Friday, February 1, 2008

Great Eggspectations: Why I Hate Carnival

I was born and raised in New Orleans, and with that extraordinary bit of luck came certain expectations. It is expected that all natives of New Orleans understand the need to party. They have an innate ability to produce amazing food and drink on a moment's notice, and it's never a real party unless "your mom 'n' em" are there, too. Since the average family in this very Catholic city has a least four children, "your mom 'n' em" can truly be a crowd of epic proportions.

It's expected that you love football, and at any given moment, can recite either the LSU defensive line - first name AND last name - give Drew Brees's current passing statistics - or list the last five coaches that left the Saints only to go on to the Superbowl within two seasons. (Hint: their number is legion.)

And finally, of course, everyone from New Orleans loves Mardi Gras.

[PROVIDED MATERIAL]:
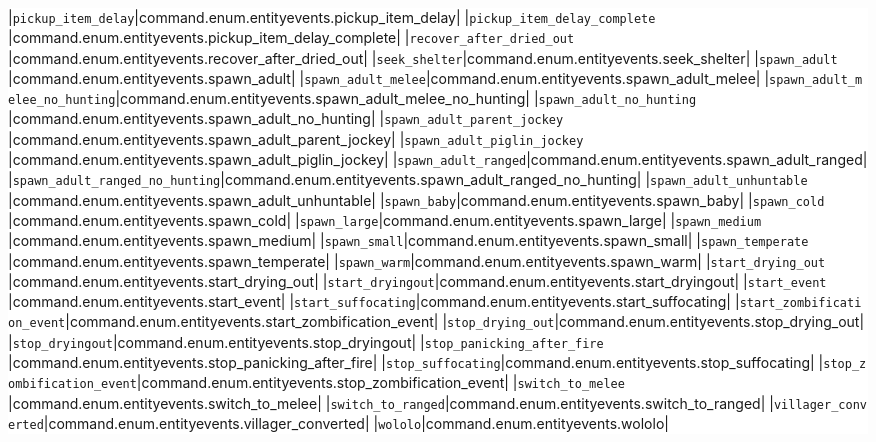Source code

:   |`pickup_item_delay`|command.enum.entityevents.pickup_item_delay|
  |`pickup_item_delay_complete`|command.enum.entityevents.pickup_item_delay_complete|
  |`recover_after_dried_out`|command.enum.entityevents.recover_after_dried_out|
  |`seek_shelter`|command.enum.entityevents.seek_shelter|
  |`spawn_adult`|command.enum.entityevents.spawn_adult|
  |`spawn_adult_melee`|command.enum.entityevents.spawn_adult_melee|
  |`spawn_adult_melee_no_hunting`|command.enum.entityevents.spawn_adult_melee_no_hunting|
  |`spawn_adult_no_hunting`|command.enum.entityevents.spawn_adult_no_hunting|
  |`spawn_adult_parent_jockey`|command.enum.entityevents.spawn_adult_parent_jockey|
  |`spawn_adult_piglin_jockey`|command.enum.entityevents.spawn_adult_piglin_jockey|
  |`spawn_adult_ranged`|command.enum.entityevents.spawn_adult_ranged|
  |`spawn_adult_ranged_no_hunting`|command.enum.entityevents.spawn_adult_ranged_no_hunting|
  |`spawn_adult_unhuntable`|command.enum.entityevents.spawn_adult_unhuntable|
  |`spawn_baby`|command.enum.entityevents.spawn_baby|
  |`spawn_cold`|command.enum.entityevents.spawn_cold|
  |`spawn_large`|command.enum.entityevents.spawn_large|
  |`spawn_medium`|command.enum.entityevents.spawn_medium|
  |`spawn_small`|command.enum.entityevents.spawn_small|
  |`spawn_temperate`|command.enum.entityevents.spawn_temperate|
  |`spawn_warm`|command.enum.entityevents.spawn_warm|
  |`start_drying_out`|command.enum.entityevents.start_drying_out|
  |`start_dryingout`|command.enum.entityevents.start_dryingout|
  |`start_event`|command.enum.entityevents.start_event|
  |`start_suffocating`|command.enum.entityevents.start_suffocating|
  |`start_zombification_event`|command.enum.entityevents.start_zombification_event|
  |`stop_drying_out`|command.enum.entityevents.stop_drying_out|
  |`stop_dryingout`|command.enum.entityevents.stop_dryingout|
  |`stop_panicking_after_fire`|command.enum.entityevents.stop_panicking_after_fire|
  |`stop_suffocating`|command.enum.entityevents.stop_suffocating|
  |`stop_zombification_event`|command.enum.entityevents.stop_zombification_event|
  |`switch_to_melee`|command.enum.entityevents.switch_to_melee|
  |`switch_to_ranged`|command.enum.entityevents.switch_to_ranged|
  |`villager_converted`|command.enum.entityevents.villager_converted|
  |`wololo`|command.enum.entityevents.wololo|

[PROBLEM TO SOLVE]:
Reproduce the passage from the New Orleans essay above word for word, starting with "Friday, February 1, 2008" and going on through "number is legion.)".

[OUTPUT FOR THIS EXERCISE]:
Friday, February 1, 2008

Great Eggspectations: Why I Hate Carnival

I was born and raised in New Orleans, and with that extraordinary bit of luck came certain expectations. It is expected that all natives of New Orleans understand the need to party. They have an innate ability to produce amazing food and drink on a moment's notice, and it's never a real party unless "your mom 'n' em" are there, too. Since the average family in this very Catholic city has a least four children, "your mom 'n' em" can truly be a crowd of epic proportions.

It's expected that you love football, and at any given moment, can recite either the LSU defensive line - first name AND last name - give Drew Brees's current passing statistics - or list the last five coaches that left the Saints only to go on to the Superbowl within two seasons. (Hint: their number is legion.)